In the year 2016, a lot of beloved franchises struggle with what it means to stay relevant. Many stories seem quaint and out of context, too campy for our more cynical times, and insecurity over presenting a story that isn’t serious enough seems to be a driving factor behind the push for uber-serious adaptations of classics. Thank heavens, then, that the Bright Knight and Boy Wonder are here to rescue us with a bit of gosh-darned fun.

Right from the get-go, Return of the Caped Crusader establishes its tone as a mixture of fan service-heavy nostalgia and self-aware commentary on the state of comic book movies. We get to grin fondly at Adam West and Burt Ward sharing familiarly goofy sentiment on the importance of proper ballet posture, while also getting to hear friendly jabs at contemporary Bat-adaptations, like when Julie Newmar’s Catwoman implores Batman to run away with her to Europe and sip tea in a café (a reference to an oft-mocked scene in The Dark Knight Rises). Whatever the flavour, this film is all about fun.

Joining returning legends in this animated spectacle’s brilliant cast are Wally Wingert as The Riddler, Jeff Bergman as The Joker, William Salyers as The Penguin, and Steven Weber as Alfred Pennyworth. The cast bring the buoyant dialogue to life in jubilant fashion, making it perfectly clear that they’re enjoying themselves just as much as the viewers are. In the theatre showing I attended, the whole audience was laughing and cheering throughout the movie, along with the playful banter and deadpan humour, written and delivered in refreshingly unpretentious manner. For anyone worried a “Gee whiz!” coming from a 71-year-old man might sound overly corny – it does, and that’s why it works so well.

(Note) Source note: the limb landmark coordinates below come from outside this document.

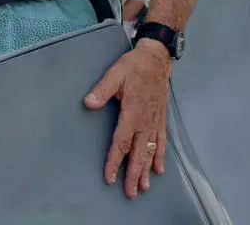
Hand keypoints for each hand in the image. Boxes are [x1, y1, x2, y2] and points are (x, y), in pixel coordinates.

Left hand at [83, 40, 171, 198]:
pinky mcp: (160, 118)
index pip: (121, 142)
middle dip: (133, 173)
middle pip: (138, 152)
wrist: (156, 58)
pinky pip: (161, 141)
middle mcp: (145, 121)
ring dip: (146, 169)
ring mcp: (155, 121)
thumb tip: (88, 103)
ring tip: (143, 187)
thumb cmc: (134, 66)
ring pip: (151, 150)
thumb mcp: (115, 73)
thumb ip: (102, 89)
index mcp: (132, 112)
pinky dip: (160, 156)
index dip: (115, 161)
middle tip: (129, 192)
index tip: (110, 177)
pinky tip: (159, 169)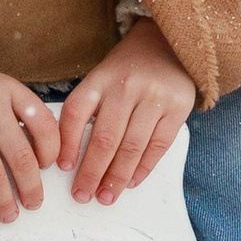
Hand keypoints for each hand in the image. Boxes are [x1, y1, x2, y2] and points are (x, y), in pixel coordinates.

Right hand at [0, 40, 58, 218]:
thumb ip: (15, 113)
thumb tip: (35, 156)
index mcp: (10, 90)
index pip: (44, 126)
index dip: (51, 152)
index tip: (47, 168)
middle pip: (21, 157)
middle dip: (31, 188)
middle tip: (34, 204)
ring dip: (4, 201)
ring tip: (9, 214)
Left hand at [54, 20, 196, 203]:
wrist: (169, 43)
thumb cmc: (129, 68)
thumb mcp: (103, 76)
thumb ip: (90, 107)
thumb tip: (71, 153)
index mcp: (101, 77)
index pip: (76, 112)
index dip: (68, 143)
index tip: (63, 167)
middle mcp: (126, 86)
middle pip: (104, 138)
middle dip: (91, 173)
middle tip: (83, 195)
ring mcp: (154, 97)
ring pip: (131, 147)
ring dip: (117, 178)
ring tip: (106, 196)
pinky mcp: (177, 107)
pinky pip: (158, 146)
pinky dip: (143, 168)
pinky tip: (131, 182)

Many who watched this year’s animated version of The Killing Joke noted a seemingly reduced budget and lacklustre animation, but Return of the Caped Crusaders feels every bit as marquee a production as its namesake deserves. From the first scene pondering the streets of Gotham to the curtain call/dance party of the end credits, this film is visually stunning, with a moonlit fight scene atop a zeppelin marking one of the particularly high points. The care and love put into each stitch certainly shows as the vibrant panels spring to life before you.




Among a stable of highly-praised, adult-oriented stories in WB’s series of animated features, this gleeful return to simpler, more openly lighthearted adventures is one that feels perfectly timed, and is sure to delight fans of the classic series as well as newcomers with a penchant for quirky comedy. There was a certain charm that has helped the original series endure in the hearts of viewers all this time, and it is captured here in such pure form, a rare embodiment of lightning in a bottle.